Growing up I always saw myself as the “sick kid”. I was diagnosed with Asthma at 18 months old and every year until I was about 11 years old, I spent weeks in hospital. I remember going through school with this stigma that I’d labelled myself with and how much it affected me. My asthma eventually settled, and I felt like I was again in control of my body. I no longer considered myself as the ‘sick kid’. It wasn’t until I started experiencing gastrointestinal symptoms from around the age of 20 (however I wouldn’t be formally diagnosed with Ulcerative Colitis until 8 years later) that again, I would be tainted with the “sick kid” stigma.

I never thought much of it as the symptoms would come on randomly and then wouldn’t occur again for months. This went on for years and during that time I saw many different GPs trying to find some answers. The replies were common, it was always “change your diet” or “you have IBS, so take this supplement”. Once, I even remember being told I just had a lazy bowel (what does that mean and how is this even a diagnosis?????). I got to the point where I even started to doubt myself and began hiding my symptoms even from my family because I thought they wouldn’t believe me.

This is the worst part of living with an invisible illness. Not only are the symptoms you experience invisible, you begin to feel invisible yourself when not even medical professionals will listen to you. The problem with seeing all these doctors and never really getting an answer, was that I began to ignore the symptoms as I believed it wasn’t something to worry about. I did everything the doctors suggested and yet nothing improved, in fact over time it only got worse. I felt so alone, I knew what I was experiencing wasn’t normal, however when I spoke to health professionals about it, they didn’t seem too concerned. This left me feeling crazy and I questioned myself and what I was experiencing. It made me believe that perhaps my gut health wasn’t as bad as I thought.

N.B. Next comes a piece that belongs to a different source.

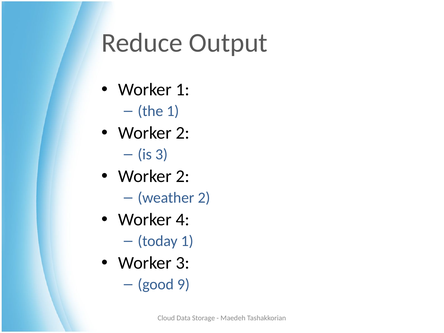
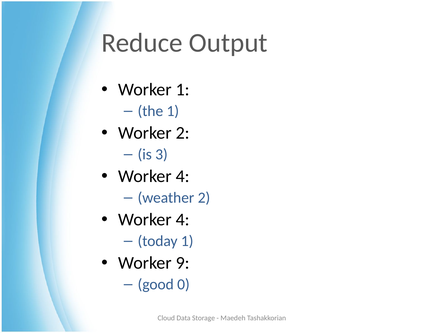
2 at (183, 176): 2 -> 4
Worker 3: 3 -> 9
9: 9 -> 0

I believe part of the problem with me getting a diagnosis was that my initial symptoms weren’t how most Ulcerative Colitis cases start out. I had the opposite in fact, I would go weeks at a time without being able to go to the toilet. It wasn’t until 2020 when my symptoms began to really impact my day-to-day life.  I found myself having more days off work sick than I had my whole working life.

I eventually had enough and tried out a new GP.  This doctor was immediately concerned with the symptoms I presented with and sent me for urgent tests. One being the Calprotectin test which measures the level of inflammation in your bowel. A normal reading should sit under 200 and mine came back at over 900. The following day I was in a specialist Gastroenterologists office, all organised by my new GP as she was so concerned with the results, and within a week I had my first colonoscopy. As a result, I was finally given an official diagnosis of Ulcerative Colitis.